Calibration is Critical: Using raw mmBERT similarity rewards results in intra-group normalization being contaminated by language-pair biases. The router then collapses toward the language identical to the reference, reverting to a Monolingual variant.
Region Matrix Utility: The region matrix \(\mathbf{B}\) provides significantly higher gains for regional problems (CARE / Include-Lite) than for pure reasoning tasks (mGSM-v2), aligning with the prior that regional knowledge is best carried by local languages.

Highlights & Insights¶

Formulating language selection as a clean contextual bandit is elegant. Conventional multilingual RL papers typically fix languages or default to English; this paper's \(\mathbf{A}+\mathbb{I}\cdot\mathbf{B}\) parameterization allows "Topic \(\times\) Language" and "Region \(\times\) Language" priors to be learned online with negligible compute overhead but significant gains.
The two-stage cross-lingual similarity calibration (offline + online) is highly generalizable. Any multimodal/multilingual RLHF using embedding similarity (e.g., image-text, video-text, cross-domain code) faces the same scaling bias issue. Quantile calibration \(\mathcal{Q}_{\ell_i,\ell_j}(s)\) provides a plug-and-play solution without requiring a parameterized calibration model.
The \(r^{\text{qual}}\cdot r^{\text{lang}}\) multiplicative gate elegantly handles degenerate solutions where the model ignores the requested language. Elevating "language conditioning" to a hard constraint has broad implications for RLHF tasks requiring specific styles, formats, or tool usage.

Limitations & Future Work¶

The router is tabular; the number of topics \(T\) and regions \(G\) relies on coarse classification (6 topics). For fine-grained topics/regions (thousands), embedding parameterization would be required to prevent reward estimation instability due to sparsity.
Cross-lingual calibration depends on mmBERT; the quality of offline semantic equivalence pairs in \(\mathcal{S}_{\ell_i,\ell_j}\) determines the calibration ceiling. For truly low-resource pairs where parallel corpora are scarce, calibration remains an open problem.
Experiments focused on Qwen/Llama/Gemma in the 1B–4B range; verification at 30B+ scales is needed.
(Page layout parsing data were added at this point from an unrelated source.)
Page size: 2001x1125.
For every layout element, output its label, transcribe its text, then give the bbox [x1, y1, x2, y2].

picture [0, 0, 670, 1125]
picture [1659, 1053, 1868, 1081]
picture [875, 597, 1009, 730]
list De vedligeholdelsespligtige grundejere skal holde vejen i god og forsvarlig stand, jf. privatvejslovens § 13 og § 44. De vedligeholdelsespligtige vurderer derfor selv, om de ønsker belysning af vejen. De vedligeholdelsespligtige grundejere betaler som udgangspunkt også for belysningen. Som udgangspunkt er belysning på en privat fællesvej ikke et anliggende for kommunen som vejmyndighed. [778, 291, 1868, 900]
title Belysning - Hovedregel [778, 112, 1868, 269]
As scale increases, the model may achieve more cross-lingual transfer naturally via GRPO, potentially narrowing LRPO's relative gains.
Training data still relies on human preference sets (HelpSteer3 + CARE); router-learned "language utility" is biased by the data distribution. For example, the languages used in CARE's regional questions dictate what \(\mathbf{B}\) can learn, necessitating cold-start mechanisms for new regions.
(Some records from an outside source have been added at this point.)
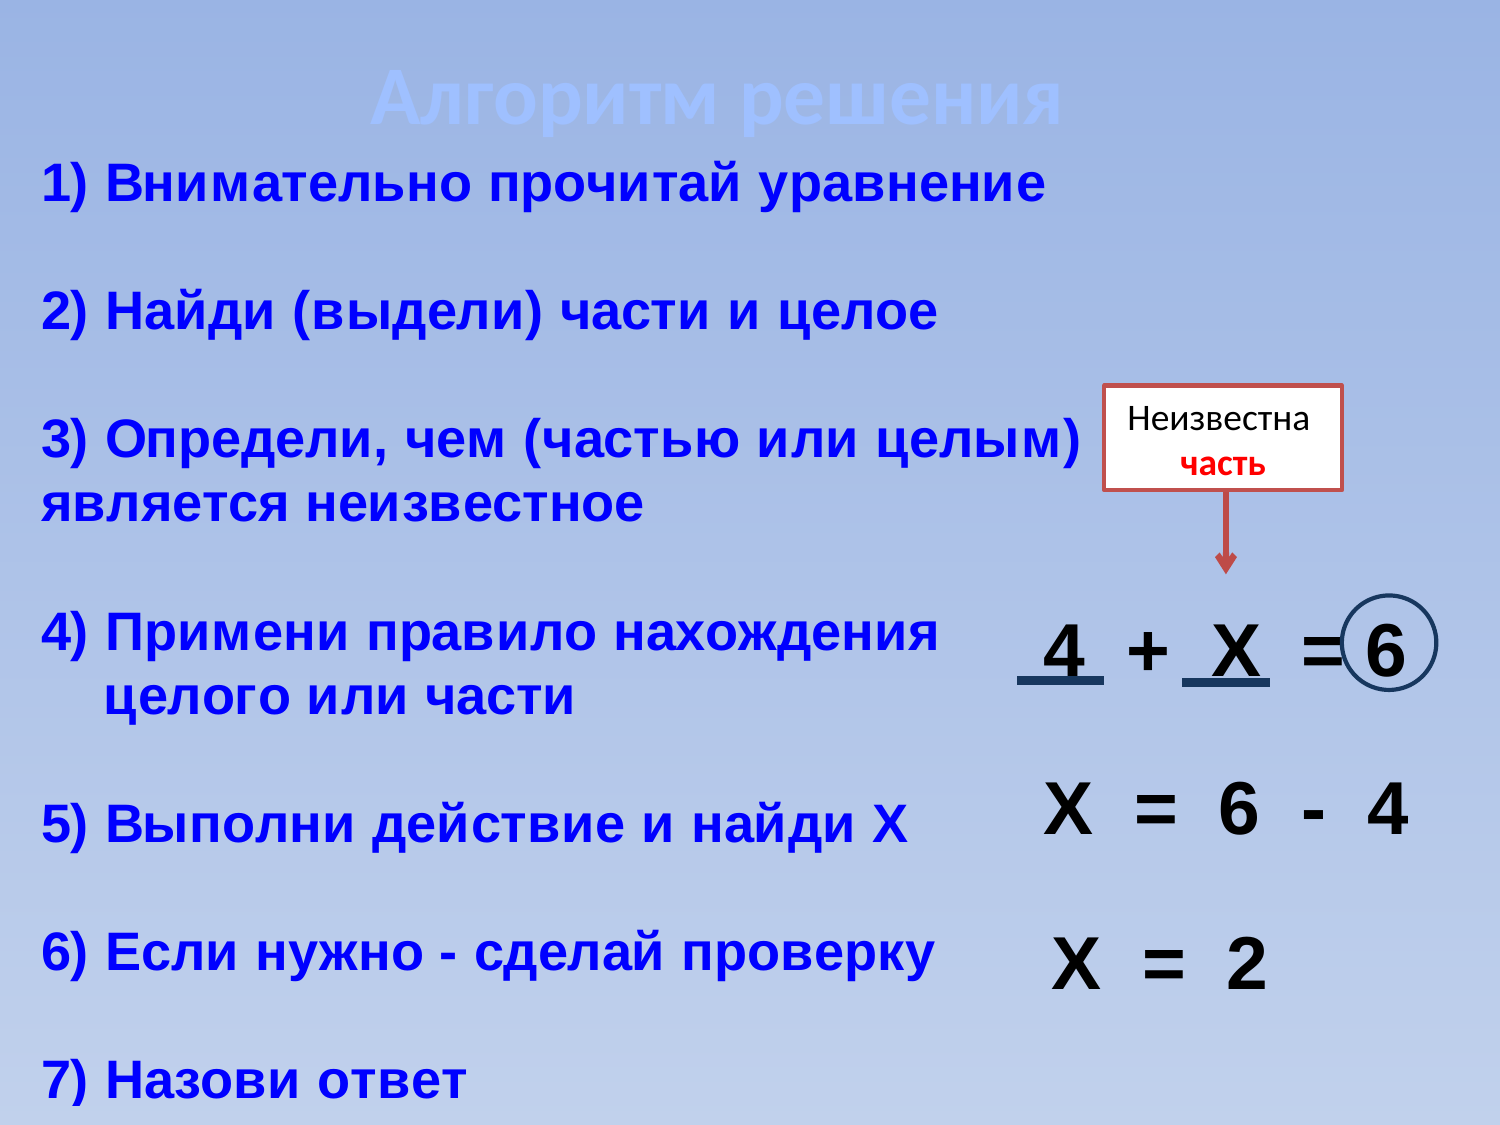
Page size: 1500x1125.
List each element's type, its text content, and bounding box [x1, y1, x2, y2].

picture [41, 146, 1409, 1107]
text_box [1104, 385, 1343, 575]
text_box [1370, 593, 1439, 687]
text_box Алгоритм решения [355, 33, 1081, 145]
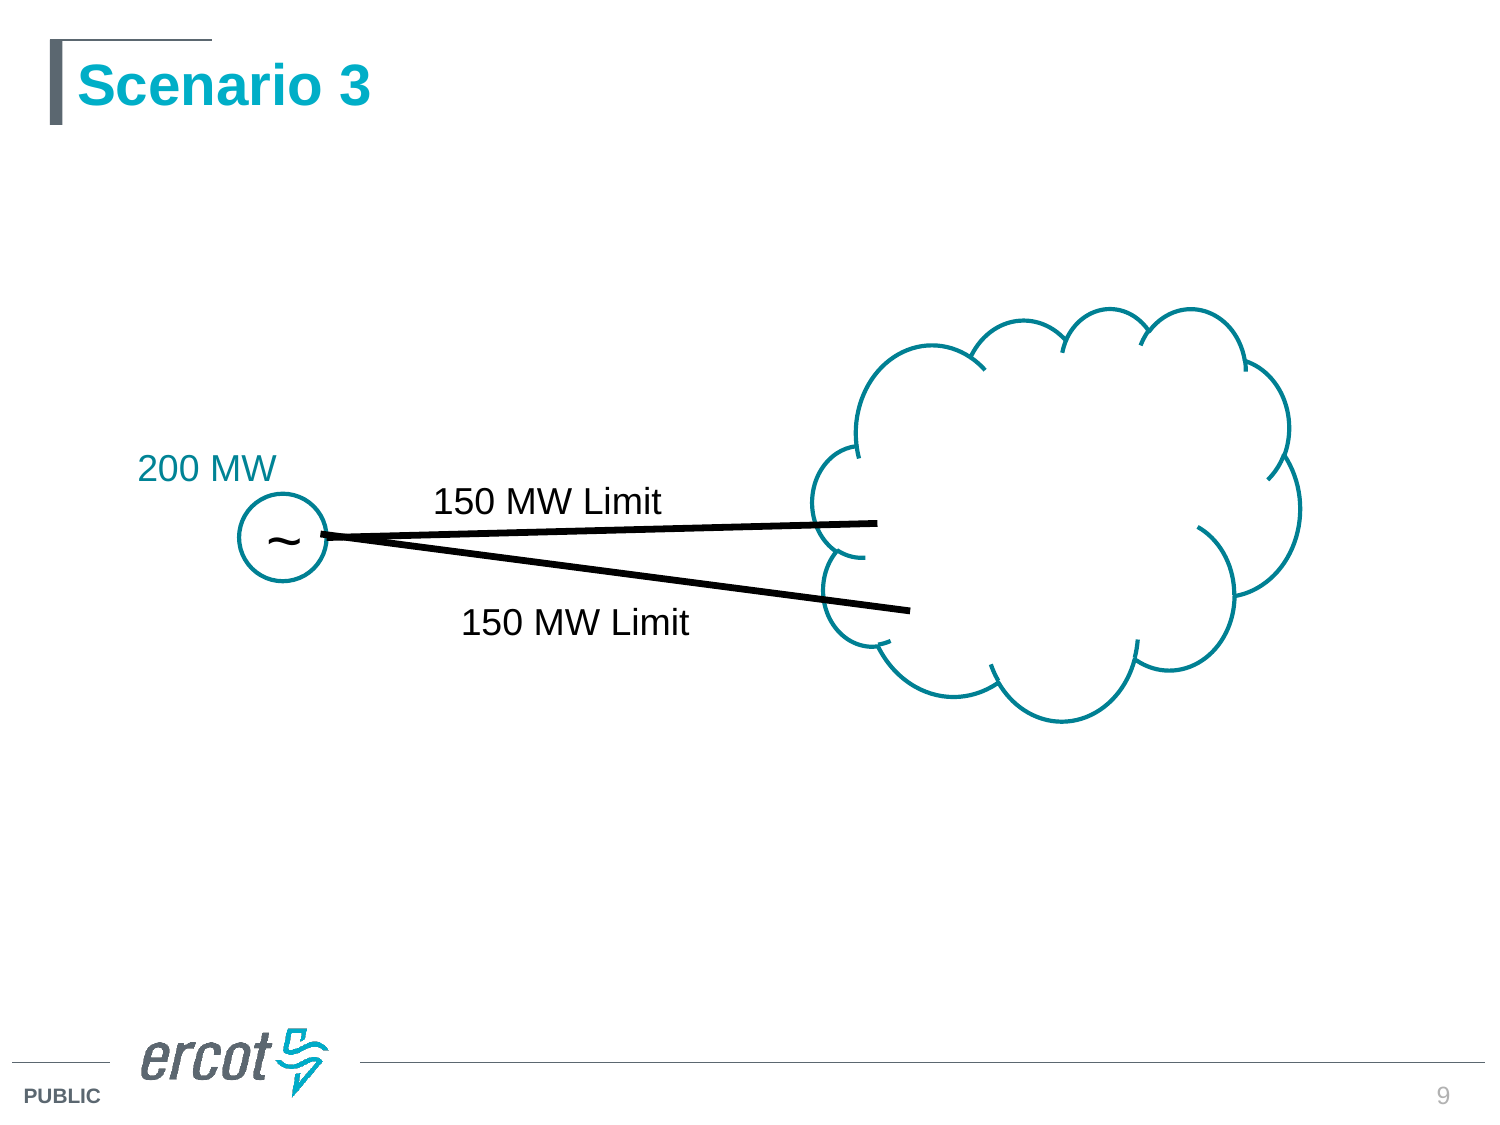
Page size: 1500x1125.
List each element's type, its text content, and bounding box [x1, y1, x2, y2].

text_box [809, 306, 1303, 724]
slide_number 9 [1400, 1076, 1488, 1113]
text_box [326, 523, 878, 532]
text_box ~ [236, 495, 326, 584]
title Scenario 3 [62, 39, 1450, 125]
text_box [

vs MAPO / LIDR / MPO: These assume English anchors are more reliable and align other languages to English via translation or log-odds. LRPO takes the opposite approach—making no assumptions and letting data dictate which language is most useful for which problem, avoiding the conflation of language identification errors and content quality errors.
vs GRPO: Ours is a multilingual extension of GRPO. The rollout group expanded to multiple languages, rewards joined with cross-lingual calibration, and a language router added. It is fully compatible with existing GRPO infrastructure and acts as a low-cost upgrade for multilingual SFT/RL pipelines.
vs CCL/CoT Cross-lingual Reasoning: While those methods focus on stitching cross-lingual chains-of-thought at inference, LRPO pushes cross-lingual signals into the training rewards. These directions are orthogonal and could theoretically be combined.